Grandi aree dismesse, la supervisione al progettista della Scala
Mario Botta è stato incaricato da privati, con approvazione del Comune, della supervisione del progetto di riqualifica di 200 mila mq
Dopo aver eseguito il progetto del restauro della Scala, l’architetto Mario Botta si occuperà di supervisionare il progetto di recupero delle grandi aree dimesse di Saronno, che si estendono per circa 200 mila metri quadri in centro città. La società Cemsa s.p.a. ha infatti incaricato l’architetto di Lugano, della supervisione progettuale del grande intervento di trasformazione urbanistica nella porzione di aree dismesse di sua proprietà. Nell’occasione, Cemsa s.p.a. ha offerto al Comune di Saronno l’estensione a sue spese dell’incarico all’architetto Botta relativamente alle soluzioni progettuali del nodo ferroviario e della sua connessione con la città.
L’obiettivo indicato dall’amministrazione civica è di favorire il collegamento delle due importanti parti della città – quella storica, con l’asse delle tre chiese; quella in formazione nelle grandi aree dismesse a sud della stazione centrale – con agevoli percorsi inseriti in un’ambientazione urbana e facilmente fruibile ciclopedonalmente in tutte le sue funzioni. L’Amministrazione ha inoltre chiesto una forte qualità dell’intervento, capace di valorizzare ed esaltare gli elementi fondamentali del progetto di città, costituiti dalla stazione ferroviaria, dagli edifici, dai percorsi e dal grande parco urbano, così atteso dai cittadini.
L’architetto Mario Botta, appena reduce dai restauri della “Scala” di Milano, ha espresso grande interesse per il tema ed ha assicurato che, in breve tempo, svilupperà le sue idee progettuali, da proporre preliminarmente all’amministrazione.
Il sindaco Pierluigi Gilli e l’assessore Paolo Riva hanno manifestato la loro soddisfazione per l’incarico attribuito da Cemsa s.p.a. ad una così importante figura dell’architettura moderna ed internazionale: ciò a coronamento dell’importante sforzo progettuale e di programmazione del territorio voluto dall’amministrazione e definito in questi anni tramite le risorse interne del Comune.

Compito da svolgere 1 -
Secondo il testo sulle aree dismesse di Saronno, quale società ha affidato a Mario Botta la supervisione progettuale?
Compito da svolgere 2 -
Stabilisci se ciascuna affermazione concorda con il testo sulle aree dismesse di Saronno, rispondendo sì o no e citando le parole decisive del testo: (a) Mario Botta è un architetto di Lugano; (b) l'estensione dell'incarico relativa al nodo ferroviario è a carico del Comune di Saronno; (c) le grandi aree dismesse si trovano a nord della stazione centrale.

[Dati archiviati]
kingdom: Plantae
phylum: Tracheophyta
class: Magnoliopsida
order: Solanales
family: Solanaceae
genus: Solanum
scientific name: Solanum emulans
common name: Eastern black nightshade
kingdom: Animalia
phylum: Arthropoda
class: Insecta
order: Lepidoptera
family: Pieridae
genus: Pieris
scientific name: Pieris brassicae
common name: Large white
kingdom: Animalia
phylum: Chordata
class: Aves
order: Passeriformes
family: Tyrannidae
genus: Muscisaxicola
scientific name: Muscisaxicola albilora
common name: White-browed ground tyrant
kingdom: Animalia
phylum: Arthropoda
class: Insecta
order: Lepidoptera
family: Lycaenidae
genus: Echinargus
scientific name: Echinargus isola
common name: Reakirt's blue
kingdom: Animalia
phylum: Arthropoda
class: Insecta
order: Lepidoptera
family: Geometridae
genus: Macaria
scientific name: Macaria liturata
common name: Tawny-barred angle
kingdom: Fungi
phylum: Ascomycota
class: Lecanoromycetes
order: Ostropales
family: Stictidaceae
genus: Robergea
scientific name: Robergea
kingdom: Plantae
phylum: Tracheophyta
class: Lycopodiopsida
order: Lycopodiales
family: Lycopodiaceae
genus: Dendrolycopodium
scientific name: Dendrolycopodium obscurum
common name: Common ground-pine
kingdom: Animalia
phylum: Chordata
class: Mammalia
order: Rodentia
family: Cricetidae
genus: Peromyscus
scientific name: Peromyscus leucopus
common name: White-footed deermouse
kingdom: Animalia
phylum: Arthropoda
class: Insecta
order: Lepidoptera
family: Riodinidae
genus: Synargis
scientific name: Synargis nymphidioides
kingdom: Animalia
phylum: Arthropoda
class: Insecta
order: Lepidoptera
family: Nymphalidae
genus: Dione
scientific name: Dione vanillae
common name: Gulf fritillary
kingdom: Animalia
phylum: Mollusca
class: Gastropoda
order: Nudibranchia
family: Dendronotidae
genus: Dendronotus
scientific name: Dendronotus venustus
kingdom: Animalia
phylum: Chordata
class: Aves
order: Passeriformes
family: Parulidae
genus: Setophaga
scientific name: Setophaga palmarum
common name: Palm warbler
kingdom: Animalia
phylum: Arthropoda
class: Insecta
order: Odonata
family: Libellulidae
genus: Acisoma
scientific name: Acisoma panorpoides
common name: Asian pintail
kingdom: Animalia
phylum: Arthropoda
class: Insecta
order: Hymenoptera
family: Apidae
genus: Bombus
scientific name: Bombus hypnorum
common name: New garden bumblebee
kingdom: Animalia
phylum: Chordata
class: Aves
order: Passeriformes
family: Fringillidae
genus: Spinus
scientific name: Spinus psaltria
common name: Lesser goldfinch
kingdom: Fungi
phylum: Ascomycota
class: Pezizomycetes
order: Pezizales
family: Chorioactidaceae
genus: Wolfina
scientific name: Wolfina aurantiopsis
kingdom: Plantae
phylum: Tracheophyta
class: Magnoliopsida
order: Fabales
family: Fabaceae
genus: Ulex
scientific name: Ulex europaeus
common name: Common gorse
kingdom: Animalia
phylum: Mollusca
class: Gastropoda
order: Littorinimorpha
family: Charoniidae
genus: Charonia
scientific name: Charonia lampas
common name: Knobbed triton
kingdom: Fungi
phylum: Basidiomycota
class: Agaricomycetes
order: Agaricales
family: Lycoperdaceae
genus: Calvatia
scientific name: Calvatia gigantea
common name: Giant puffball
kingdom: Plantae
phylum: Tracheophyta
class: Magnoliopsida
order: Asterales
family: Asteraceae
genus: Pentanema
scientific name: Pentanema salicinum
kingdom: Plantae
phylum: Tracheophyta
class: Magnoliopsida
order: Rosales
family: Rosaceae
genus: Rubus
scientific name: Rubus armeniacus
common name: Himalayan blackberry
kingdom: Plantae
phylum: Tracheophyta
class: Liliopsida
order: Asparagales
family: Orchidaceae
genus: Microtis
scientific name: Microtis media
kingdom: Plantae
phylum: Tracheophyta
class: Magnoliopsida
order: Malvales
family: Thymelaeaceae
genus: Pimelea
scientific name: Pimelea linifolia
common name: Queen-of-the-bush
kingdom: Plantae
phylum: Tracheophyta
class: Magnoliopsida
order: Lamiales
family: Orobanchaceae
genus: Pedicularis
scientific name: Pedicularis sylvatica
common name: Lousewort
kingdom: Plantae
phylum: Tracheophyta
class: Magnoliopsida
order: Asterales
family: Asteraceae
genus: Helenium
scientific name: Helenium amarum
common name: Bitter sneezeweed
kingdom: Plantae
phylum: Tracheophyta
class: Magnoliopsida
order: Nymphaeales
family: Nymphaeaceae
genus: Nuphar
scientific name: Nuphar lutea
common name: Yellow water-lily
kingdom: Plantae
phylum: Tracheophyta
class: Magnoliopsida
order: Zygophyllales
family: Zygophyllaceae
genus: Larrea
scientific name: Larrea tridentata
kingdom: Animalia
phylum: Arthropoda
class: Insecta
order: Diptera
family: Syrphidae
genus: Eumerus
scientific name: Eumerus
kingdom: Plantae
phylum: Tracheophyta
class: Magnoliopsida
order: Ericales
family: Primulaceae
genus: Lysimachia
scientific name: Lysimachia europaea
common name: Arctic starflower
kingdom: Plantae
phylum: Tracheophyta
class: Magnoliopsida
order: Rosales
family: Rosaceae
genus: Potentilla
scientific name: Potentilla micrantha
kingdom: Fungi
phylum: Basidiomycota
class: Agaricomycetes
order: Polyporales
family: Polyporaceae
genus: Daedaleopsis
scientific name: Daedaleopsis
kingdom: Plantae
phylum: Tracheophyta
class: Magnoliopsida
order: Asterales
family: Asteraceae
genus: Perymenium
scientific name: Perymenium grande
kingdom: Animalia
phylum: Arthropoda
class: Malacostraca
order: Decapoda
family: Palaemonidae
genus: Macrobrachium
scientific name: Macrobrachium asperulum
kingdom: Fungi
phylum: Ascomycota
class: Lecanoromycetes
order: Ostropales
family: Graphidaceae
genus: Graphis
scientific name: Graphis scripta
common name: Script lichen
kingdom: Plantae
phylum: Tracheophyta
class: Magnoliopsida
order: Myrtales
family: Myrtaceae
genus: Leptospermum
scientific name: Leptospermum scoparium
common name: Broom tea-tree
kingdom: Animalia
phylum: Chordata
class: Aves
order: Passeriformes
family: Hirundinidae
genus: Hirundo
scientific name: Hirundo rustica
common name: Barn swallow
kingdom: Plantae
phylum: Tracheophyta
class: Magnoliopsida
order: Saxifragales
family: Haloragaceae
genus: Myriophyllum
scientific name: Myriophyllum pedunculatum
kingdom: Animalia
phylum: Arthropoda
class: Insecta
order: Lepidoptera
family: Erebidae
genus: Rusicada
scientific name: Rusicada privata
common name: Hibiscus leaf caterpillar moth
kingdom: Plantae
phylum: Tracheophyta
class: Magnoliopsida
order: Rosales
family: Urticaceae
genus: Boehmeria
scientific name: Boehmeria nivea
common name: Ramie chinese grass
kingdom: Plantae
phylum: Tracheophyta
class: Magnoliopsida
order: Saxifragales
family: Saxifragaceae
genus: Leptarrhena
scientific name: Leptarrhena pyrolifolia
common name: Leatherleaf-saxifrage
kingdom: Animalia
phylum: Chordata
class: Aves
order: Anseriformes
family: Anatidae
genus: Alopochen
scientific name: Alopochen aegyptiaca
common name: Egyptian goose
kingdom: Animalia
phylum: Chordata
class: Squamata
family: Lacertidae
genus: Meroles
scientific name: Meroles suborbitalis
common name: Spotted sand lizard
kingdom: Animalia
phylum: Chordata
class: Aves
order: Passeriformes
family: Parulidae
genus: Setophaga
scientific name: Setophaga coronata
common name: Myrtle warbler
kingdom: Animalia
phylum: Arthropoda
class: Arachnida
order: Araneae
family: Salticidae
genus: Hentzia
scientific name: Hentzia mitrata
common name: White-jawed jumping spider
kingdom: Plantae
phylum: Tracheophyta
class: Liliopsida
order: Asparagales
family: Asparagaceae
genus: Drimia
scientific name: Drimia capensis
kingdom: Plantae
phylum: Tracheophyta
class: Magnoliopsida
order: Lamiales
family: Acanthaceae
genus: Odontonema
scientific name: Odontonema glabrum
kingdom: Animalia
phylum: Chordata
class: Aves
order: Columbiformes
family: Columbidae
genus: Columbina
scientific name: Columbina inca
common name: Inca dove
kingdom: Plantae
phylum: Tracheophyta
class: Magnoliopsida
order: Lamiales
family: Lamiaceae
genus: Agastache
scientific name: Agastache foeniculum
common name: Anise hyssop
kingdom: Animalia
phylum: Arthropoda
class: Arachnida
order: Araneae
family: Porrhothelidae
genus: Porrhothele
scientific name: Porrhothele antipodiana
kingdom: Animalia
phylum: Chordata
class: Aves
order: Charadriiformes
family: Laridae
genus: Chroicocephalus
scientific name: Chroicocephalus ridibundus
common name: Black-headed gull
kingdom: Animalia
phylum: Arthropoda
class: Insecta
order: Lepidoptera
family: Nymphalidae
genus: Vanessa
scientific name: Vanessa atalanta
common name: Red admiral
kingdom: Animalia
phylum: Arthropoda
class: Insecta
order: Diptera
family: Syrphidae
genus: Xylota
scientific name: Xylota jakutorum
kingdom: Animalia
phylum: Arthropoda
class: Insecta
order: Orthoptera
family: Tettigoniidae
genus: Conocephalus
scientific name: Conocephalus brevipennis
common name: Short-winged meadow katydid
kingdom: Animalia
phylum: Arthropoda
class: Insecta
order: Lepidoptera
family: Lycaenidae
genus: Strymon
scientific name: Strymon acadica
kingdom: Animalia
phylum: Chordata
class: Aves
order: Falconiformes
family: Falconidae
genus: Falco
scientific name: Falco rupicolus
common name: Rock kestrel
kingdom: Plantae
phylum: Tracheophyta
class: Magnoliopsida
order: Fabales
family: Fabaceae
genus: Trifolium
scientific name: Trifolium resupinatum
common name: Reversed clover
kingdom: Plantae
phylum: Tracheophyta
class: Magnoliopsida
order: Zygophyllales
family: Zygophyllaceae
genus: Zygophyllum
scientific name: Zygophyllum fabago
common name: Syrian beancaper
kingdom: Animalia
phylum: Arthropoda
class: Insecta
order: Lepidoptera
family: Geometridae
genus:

Soluzione scritta 1 -
Cemsa s.p.a.

Soluzione scritta 2 -
(a) Sì: «l’architetto di Lugano».
(b) No: «Cemsa s.p.a. ha offerto al Comune di Saronno l’estensione a sue spese dell’incarico all’architetto Botta».
(c) No: «nelle grandi aree dismesse a sud della stazione centrale».